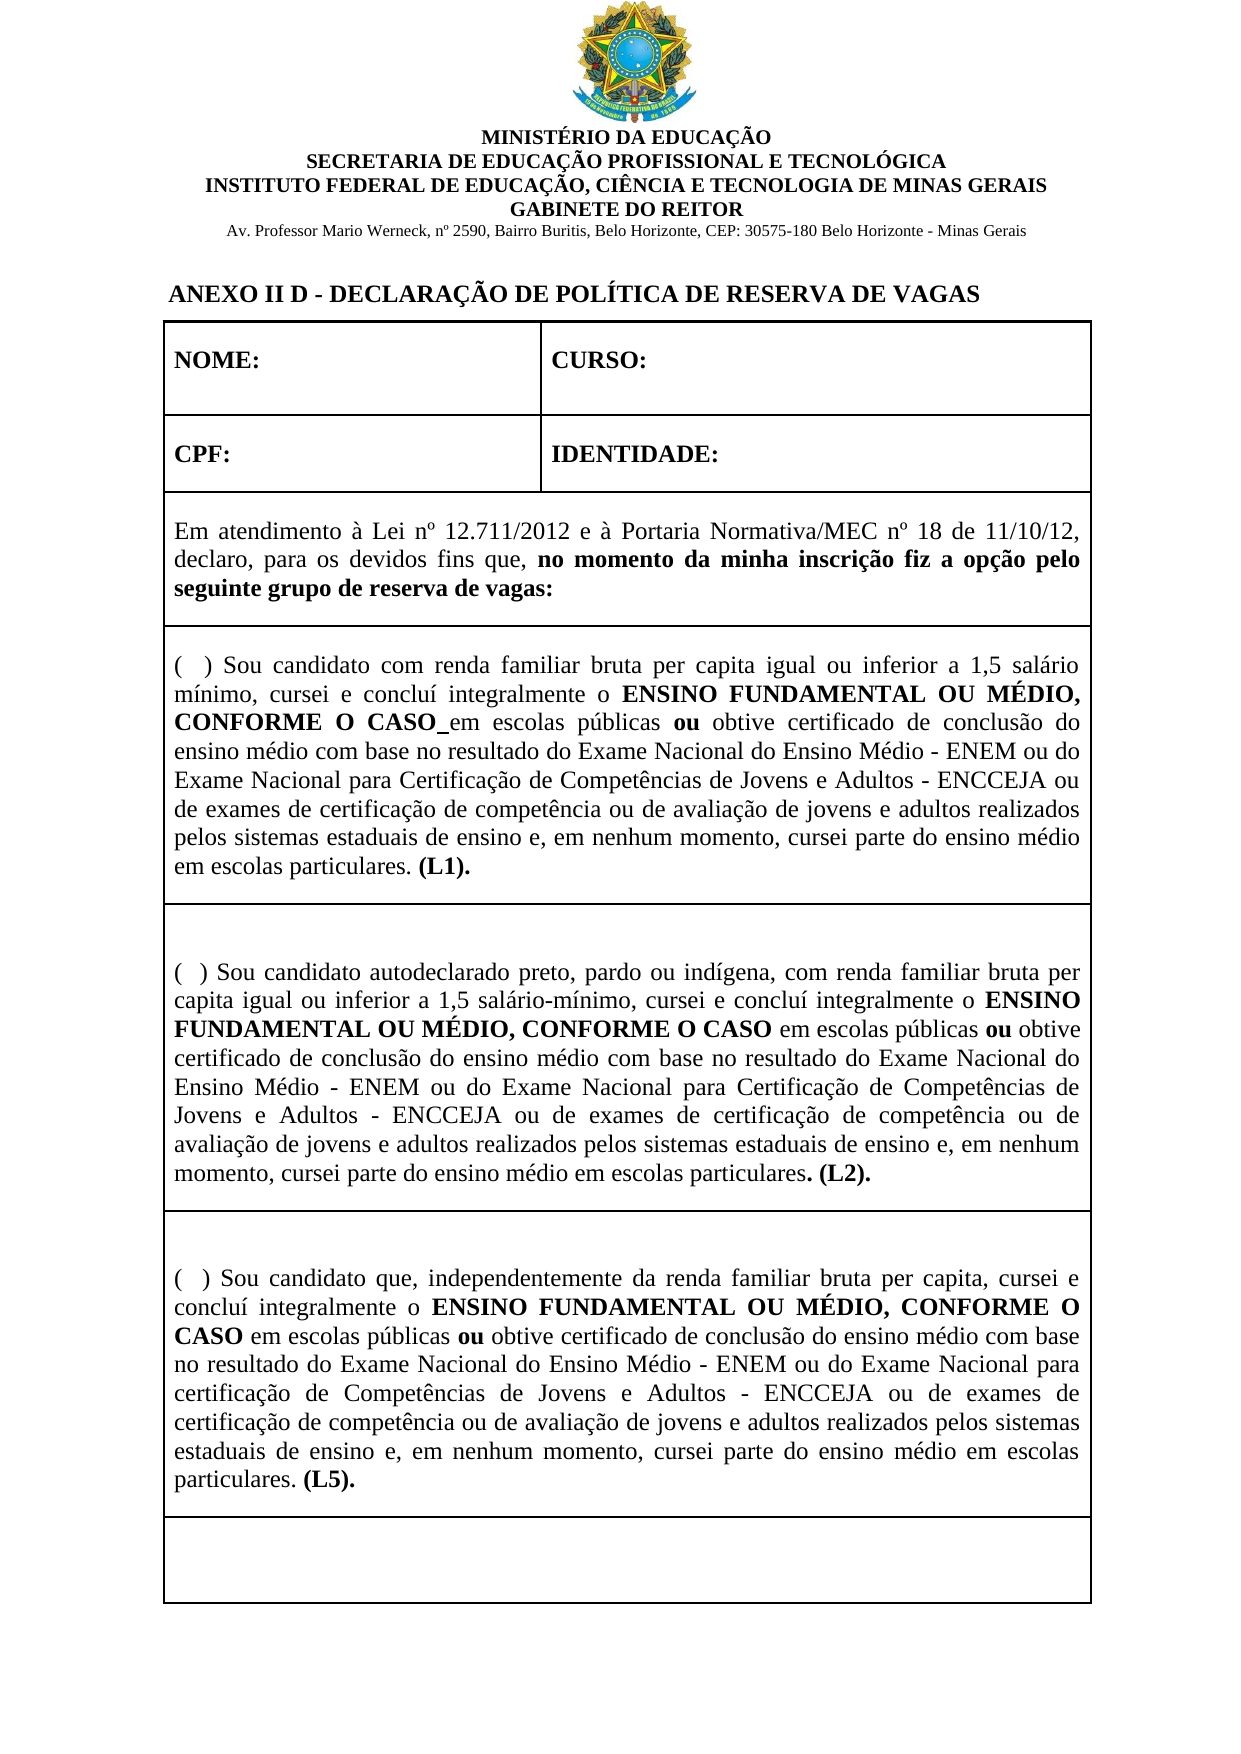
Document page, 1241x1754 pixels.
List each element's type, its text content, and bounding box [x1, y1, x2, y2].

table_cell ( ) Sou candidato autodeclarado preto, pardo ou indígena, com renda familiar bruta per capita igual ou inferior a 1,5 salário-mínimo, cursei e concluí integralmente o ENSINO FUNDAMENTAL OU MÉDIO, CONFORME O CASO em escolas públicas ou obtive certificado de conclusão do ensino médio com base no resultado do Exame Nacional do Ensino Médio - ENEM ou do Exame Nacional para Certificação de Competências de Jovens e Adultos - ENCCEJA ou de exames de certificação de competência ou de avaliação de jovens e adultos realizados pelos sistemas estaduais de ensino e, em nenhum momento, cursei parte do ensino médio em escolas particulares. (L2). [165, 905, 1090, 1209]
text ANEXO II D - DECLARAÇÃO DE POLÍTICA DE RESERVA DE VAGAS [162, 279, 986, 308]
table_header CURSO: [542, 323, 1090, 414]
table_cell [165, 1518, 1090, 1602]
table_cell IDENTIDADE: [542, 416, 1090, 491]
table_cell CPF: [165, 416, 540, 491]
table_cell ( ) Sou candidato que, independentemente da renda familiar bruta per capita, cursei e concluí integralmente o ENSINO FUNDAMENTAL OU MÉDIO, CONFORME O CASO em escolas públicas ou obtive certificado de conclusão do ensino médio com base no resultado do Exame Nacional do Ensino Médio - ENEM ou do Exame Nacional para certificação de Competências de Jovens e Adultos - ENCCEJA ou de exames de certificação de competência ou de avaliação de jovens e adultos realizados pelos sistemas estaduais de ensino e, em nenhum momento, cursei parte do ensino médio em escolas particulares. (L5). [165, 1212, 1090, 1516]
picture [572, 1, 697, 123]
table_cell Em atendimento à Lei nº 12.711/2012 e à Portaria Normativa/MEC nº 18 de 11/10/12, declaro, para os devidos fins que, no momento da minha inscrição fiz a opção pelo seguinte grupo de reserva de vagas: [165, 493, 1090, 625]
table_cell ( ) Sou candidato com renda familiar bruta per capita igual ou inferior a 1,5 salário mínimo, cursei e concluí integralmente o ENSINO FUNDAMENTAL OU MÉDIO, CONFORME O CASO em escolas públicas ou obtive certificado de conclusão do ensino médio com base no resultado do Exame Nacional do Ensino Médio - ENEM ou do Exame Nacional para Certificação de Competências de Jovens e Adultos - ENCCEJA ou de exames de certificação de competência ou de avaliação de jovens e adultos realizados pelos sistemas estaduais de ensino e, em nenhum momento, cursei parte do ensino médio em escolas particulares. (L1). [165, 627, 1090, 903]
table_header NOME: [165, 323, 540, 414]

* * *

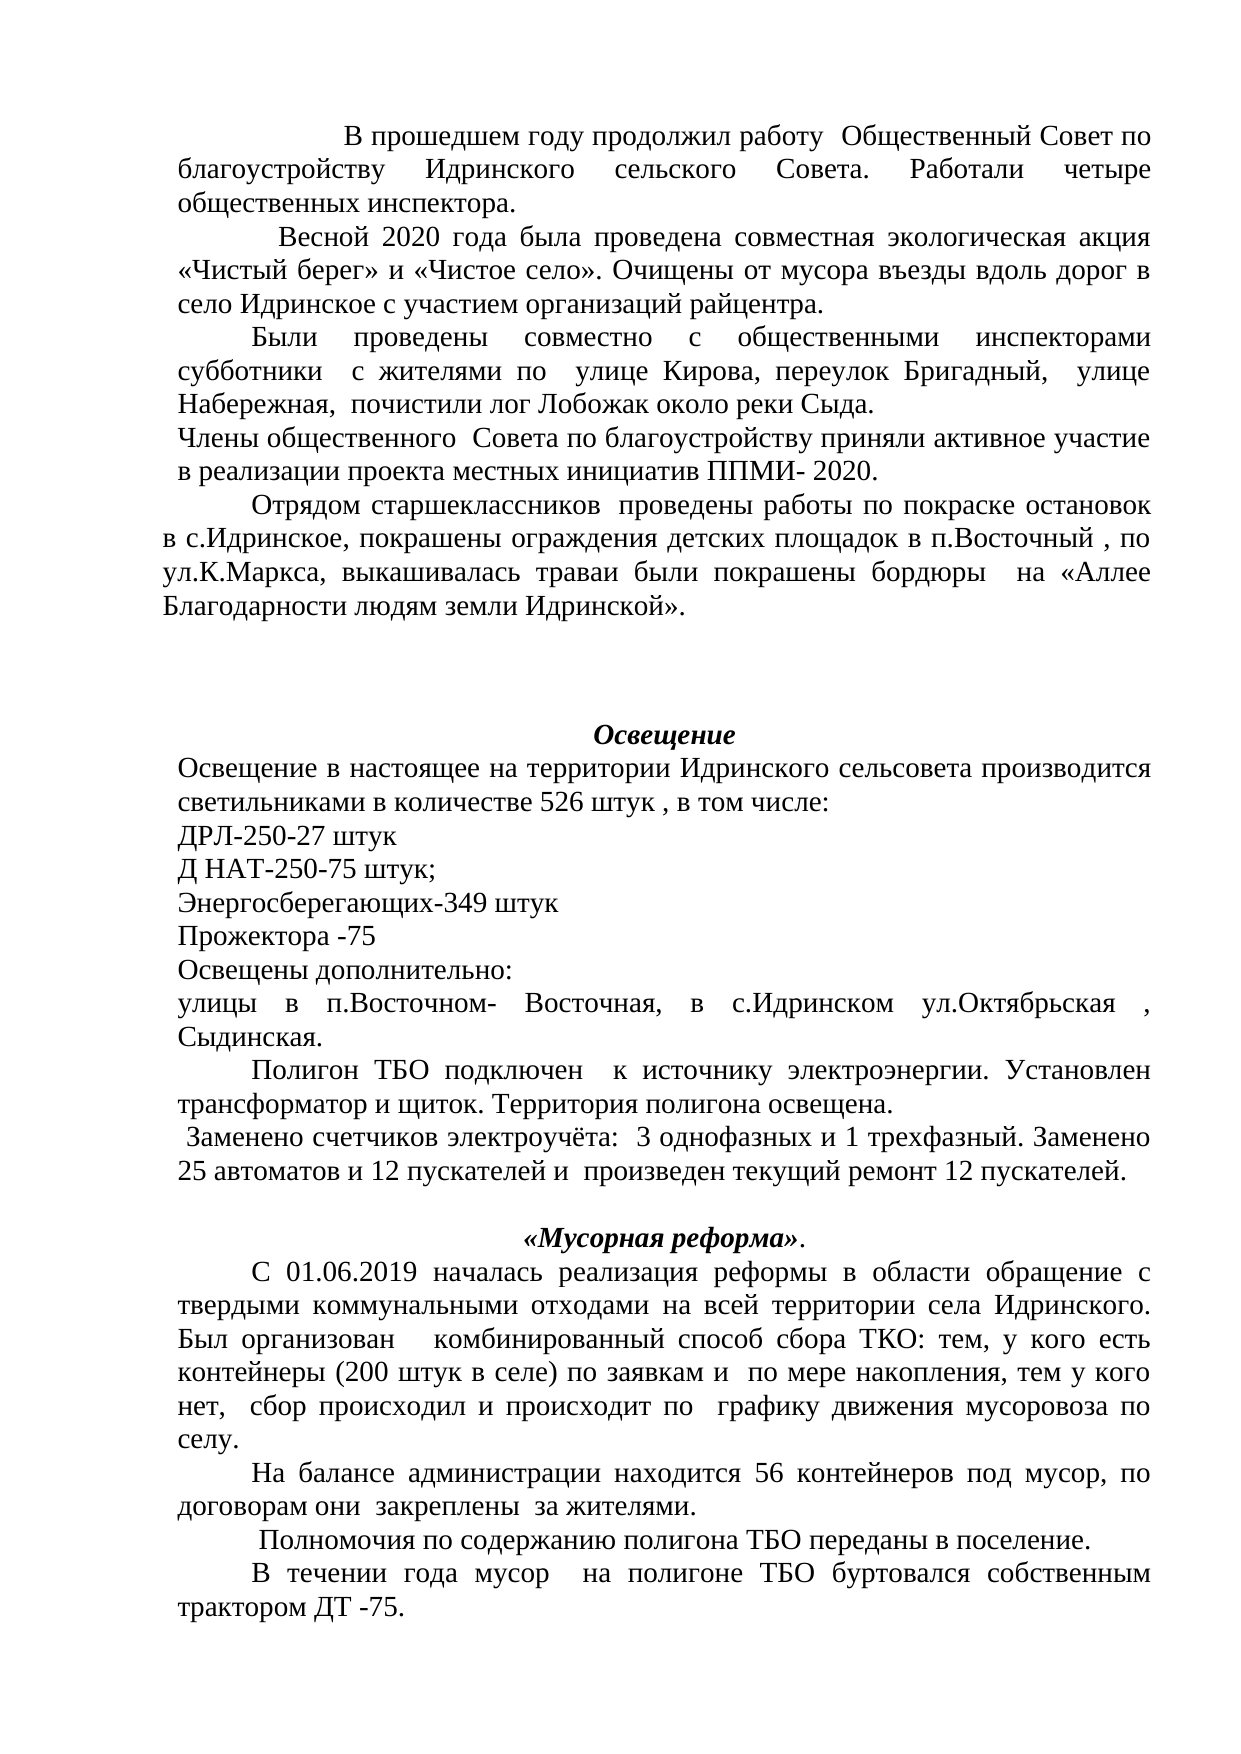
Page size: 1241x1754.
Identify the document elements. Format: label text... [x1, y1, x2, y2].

---

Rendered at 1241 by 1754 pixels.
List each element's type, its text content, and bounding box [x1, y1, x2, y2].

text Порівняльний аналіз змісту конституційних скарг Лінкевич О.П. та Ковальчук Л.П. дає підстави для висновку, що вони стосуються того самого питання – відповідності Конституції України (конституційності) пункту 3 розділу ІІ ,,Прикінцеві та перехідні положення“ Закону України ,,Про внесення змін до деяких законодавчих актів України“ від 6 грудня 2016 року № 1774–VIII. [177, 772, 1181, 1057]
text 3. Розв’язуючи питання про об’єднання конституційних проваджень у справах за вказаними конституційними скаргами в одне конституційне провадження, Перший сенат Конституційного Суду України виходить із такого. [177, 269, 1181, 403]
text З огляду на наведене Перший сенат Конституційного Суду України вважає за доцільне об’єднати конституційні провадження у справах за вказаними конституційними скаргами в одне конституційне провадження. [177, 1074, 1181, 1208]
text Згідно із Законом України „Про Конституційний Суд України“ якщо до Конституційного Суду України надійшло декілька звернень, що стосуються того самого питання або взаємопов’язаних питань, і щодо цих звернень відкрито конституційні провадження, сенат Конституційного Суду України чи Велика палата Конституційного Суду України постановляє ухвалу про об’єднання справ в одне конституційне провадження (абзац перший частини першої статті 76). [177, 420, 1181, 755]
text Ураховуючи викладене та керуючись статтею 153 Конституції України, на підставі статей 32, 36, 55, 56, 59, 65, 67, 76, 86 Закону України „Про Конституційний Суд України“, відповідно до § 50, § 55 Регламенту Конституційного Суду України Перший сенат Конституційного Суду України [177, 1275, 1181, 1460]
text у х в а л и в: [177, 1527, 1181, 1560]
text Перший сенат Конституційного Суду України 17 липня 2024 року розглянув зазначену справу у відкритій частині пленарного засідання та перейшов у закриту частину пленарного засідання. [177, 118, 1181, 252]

WHAT IS BEING ASKED ::
Each line of the listing above that includes the word "pixels" is to be counted, and only the total reported.

EXERCISE RESPONSE ::
2